An advantage of this instrument is that it does not add further duties to the DIO's increasing list of responsibilities, because it uses data that are already collected in preparation for internal review and RRC site visits. This dependence on data that are also examined by RRCs ensures that residency programs are meeting expectations before RRC site visits, and, therefore, it may prevent major citations and probation/suspensions. Also, the program report cards allow our GMEC to set internal institutional benchmarks for which residency programs should strive. Finally, and most important, the program report card emphasizes the importance of communication between residency program directors and the DIO to improve programmatic weaknesses and build on programmatic strengths.

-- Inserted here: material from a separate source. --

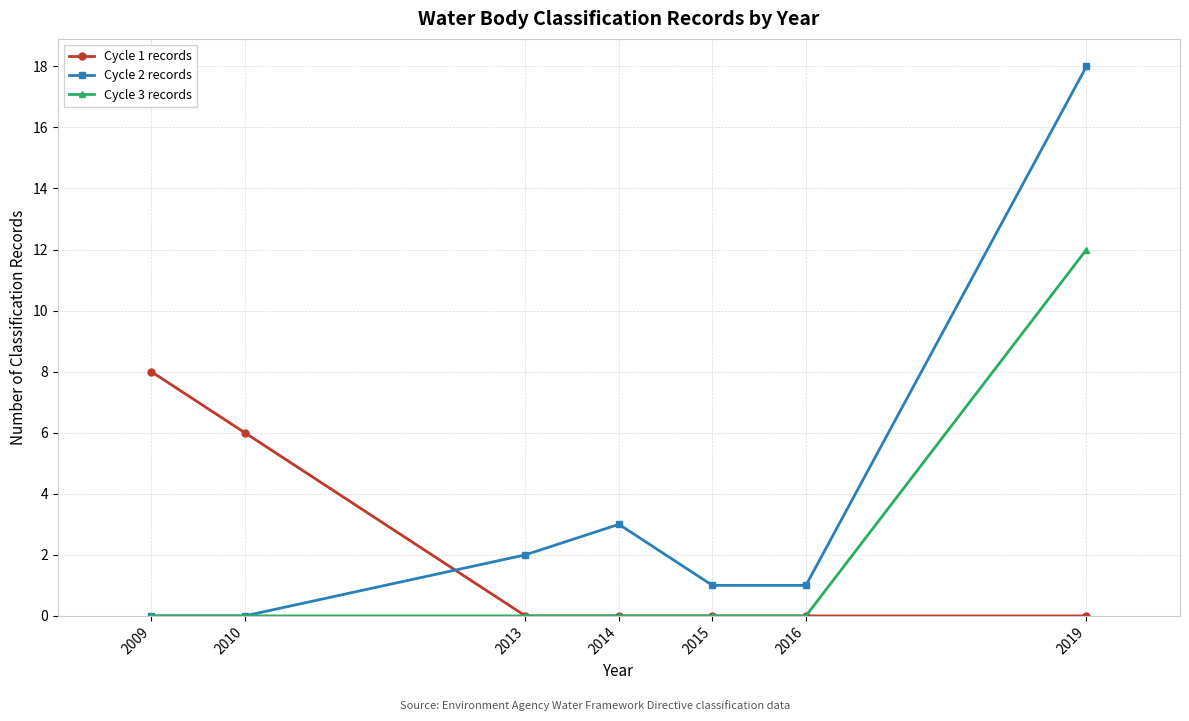

The Cycle 2 records series shows 1 at 2015. True or false?

True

The disadvantages of this instrument are the difficulties in providing concrete construct validity. Although the process we used to develop the report card supports the validation process as discussed above, we recognize that our program report card is a surrogate for a perception of residency program quality by each program's RRC. Unfortunately, each RRC has widely disparate views of program quality that are not always communicated or consistent. This obfuscation is especially ironic in this time of public outcry for process transparency in the business, political, and accounting arenas. Future directions of our program report card are to work closely with the ACGME and/or the group on resident affairs of the Association of American Medical Colleges to begin to set national benchmark criteria for acceptable residency program performance in each medical discipline. These standards would require multicenter trials of a standardized report card to allow DIOs and program directors to compare residency programs objectively and to identify areas of improvement at a local and national level.